Exercise set -
(A) Answer these questions using the article about Kamala Harris's 2019 ACLU questionnaire, one answer per line:
(i) On the survey, what did Harris check when asked whether she would support federal decriminalization of all drug possession for personal use?
(ii) What Senate cannabis legalization bill is named as one she focused on in her response?
(iii) Which state's legalization ballot initiative has Donald Trump earned praise for supporting?
(B) Write a continuation of the article about Kamala Harris's 2019 ACLU questionnaire, picking up after its final sentence.

(Excerpt to read)

As Vice President Kamala Harris faces criticism from marijuana reform advocates about her relative silence on cannabis policy issues since becoming the 2024 Democratic...

As Vice President Kamala Harris faces criticism from marijuana reform advocates about her relative silence on cannabis policy issues since becoming the 2024 Democratic nominee, a resurfaced ACLU candidate questionnaire from 2019 shows she previously backed broader reform—specifically, full federal decriminalization of drug possession.

It’s been well established that Harris has supported federal marijuana legalization. She said as much during a closed-door roundtable event with cannabis pardon recipients in March, and she sponsored legalization legislation during her time in the Senate.

During her 2020 election run, however, she checked “yes” on the ACLU survey when asked about whether she’d “support the decriminalization at the federal level of all drug possession for personal use.”

The ACLU’s introduction to the question said that “drug use is better addressed as a public health issue (through treatment and other programming).”

In response, Harris focused largely on her support for Senate cannabis legalization legislation such as the Marijuana Justice Act. She said it’s “long past time that we changed our outdated and discriminatory criminalization of marijuana.”

“Throughout my career I have supported treating drug addiction as a public health issue, focusing on rehabilitation over incarceration for drug-related offenses,” she added in the resurfaced statement, as CNN reported. “Both of my Back-on-Track programs, made it a priority to connect individuals with substance abuse treatment as part of diversion and re-entry programming, in addition to employment.”

In response to another question from ACLU, Harris detailed her broader criminal justice reform platform:

“As president, I would continue that record to seriously reform this system and change policies that led to mass incarceration To help end the era of mass incarceration, I will legalize marijuana, further reform federal sentencing laws, make the reforms included in the FIRST Step Act retroactive, end private prisons and immigrant detention facilities, seek a federal moratorium on the death penalty, and push states to prioritize treatment and rehabilitation for certain drug offenses. I will also use my clemency and pardon power as needed to make sure that we achieve real progress towards these badly needed reforms in a way that can provide immediate transform lives and communities.”

She also pledged to use her power as president to grant clemency to people with drug convictions.

“I have fought for end-to-end criminal justice reform my entire career and will continue to fight for badly needed reforms as president,” Harris said. “I will also use my clemency and pardon power on a broader basis than has been done in the past to overturn the convictions of people incarcerated for non-violent drug offenses.”

The ACLU questionnaire doesn’t necessarily point to any inconsistencies in Harris’s current platform. But as former President Donald Trump, the 2024 Republican nominee, earns praise for his recent vocal support for federal rescheduling, industry banking access and a Florida legalization ballot initiative, her seeming reluctance to embrace drug policy reform issues has become a source of frustration for advocates and stakeholders.

(End Excerpt to read)
(Dataset)

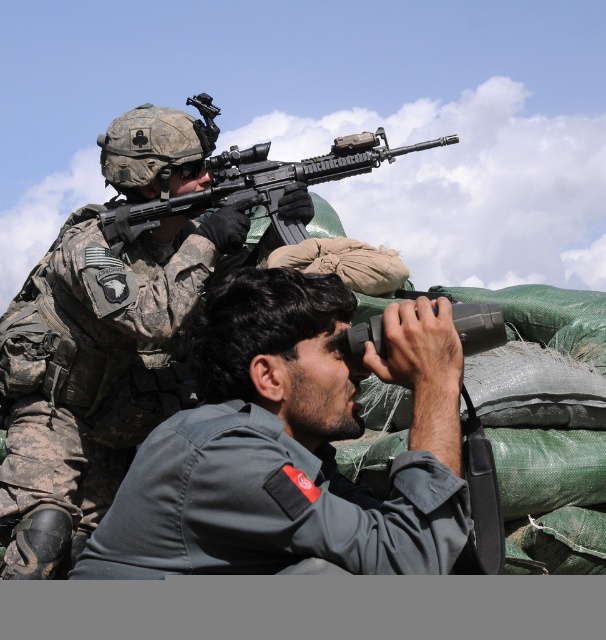
You are a new recruit in the military unit and need to determine which equipment is larger between the matte black rifle at upper center and the black rubber binoculars at center. Which one is bigger?

The matte black rifle at upper center is bigger than the black rubber binoculars at center.

You are a soldier in the field and need to retrieve the gray fabric binoculars at center for immediate use. Considering your current position, can you reach them without moving more than 45 meters?

The gray fabric binoculars at center are 46.29 meters away from you, so you cannot reach them within 45 meters without moving further than allowed.

You are a drone operator trying to determine which of the two points, point (316, 433) or point (116, 220), is closer to you. Based on the scene provided, which point is nearer?

Point (316, 433) is closer to the viewer than point (116, 220).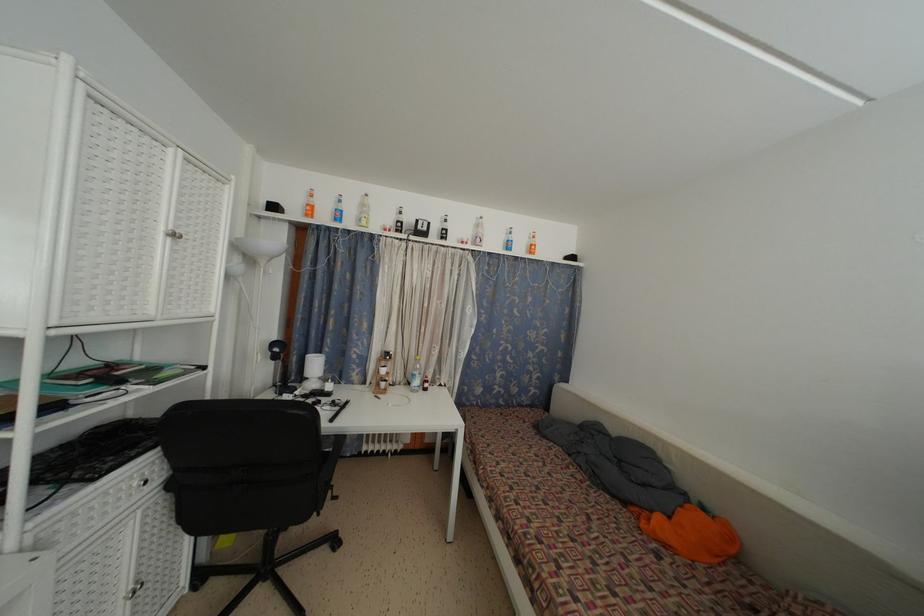
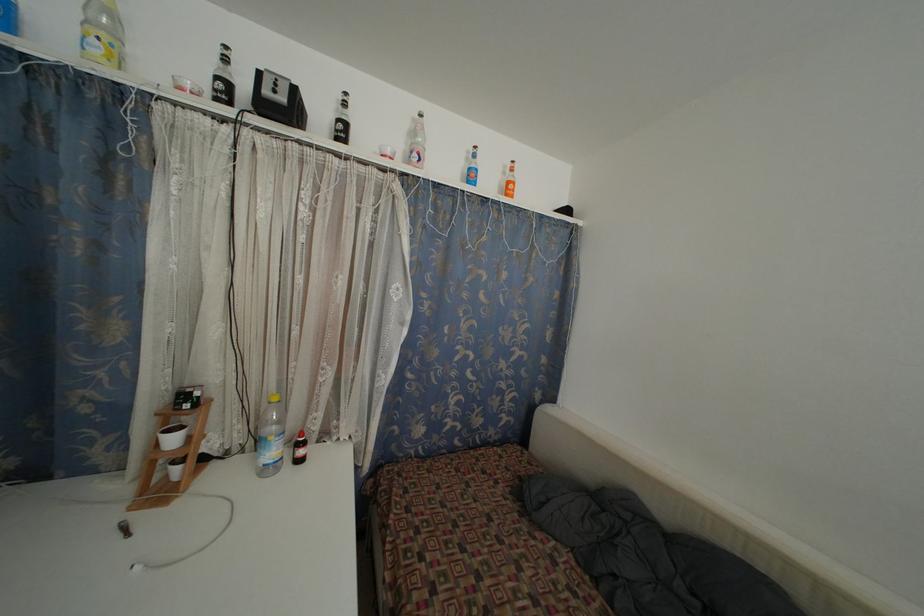
Where in the second image is the point corresponding to (448,237) from the first image?

(345, 132)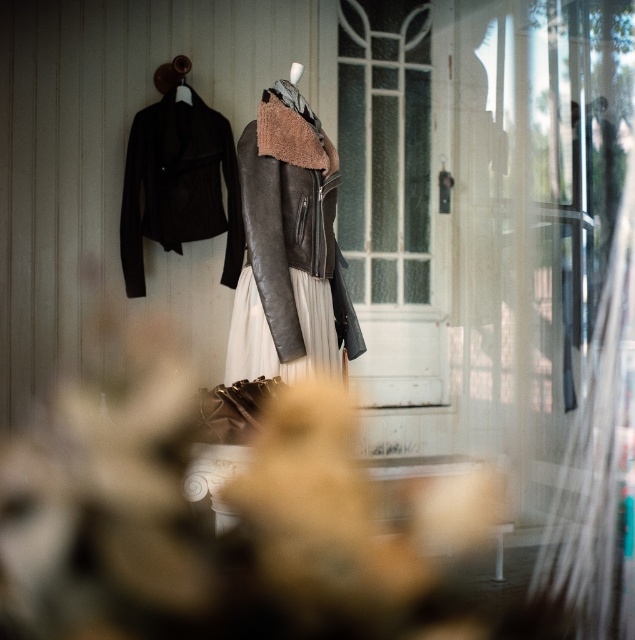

(End Dataset)

Responses to the exercise -
(A)
(i) "Yes"
(ii) The Marijuana Justice Act
(iii) Florida's

(B)
While the Harris campaign on Monday accused Trump of lying about his support for marijuana reform—arguing that his “blatant pandering” runs counter to his administration’s record on cannabis—she has yet to lay out a defined platform on the issue since accepting her party’s presidential nomination.

Case in point: A new, long-awaited issues page launched by the Harris campaign omits any mention of marijuana policy reform despite her record promoting comprehensive legalization.

The overall silence on the issue from Harris’s end seems to have created an opening for Trump to seize the issue in recent weeks, culminating in a post he made on his social media site Truth Social on Sunday, where he embraced the Biden administration’s push to reschedule marijuana and also backed freeing up banks to work with state-legal cannabis businesses.

The prior Biden-Harris campaign had also made several prior attempts to contrast the administration’s marijuana reform actions with those of the Trump administration, emphasizing the role Sessions played in rescinding the cannabis enforcement guidance.

But since Harris became the nominee, it’s been Trump who’s been most vocal about his desire to see cannabis reform implemented. And given that polling shows voters, especially Democrats, are motivated to support candidates who embrace marijuana legalization, the omission of that position on her campaign issues page and in this latest campaign comment attacking Trump’s record are all the more glaring.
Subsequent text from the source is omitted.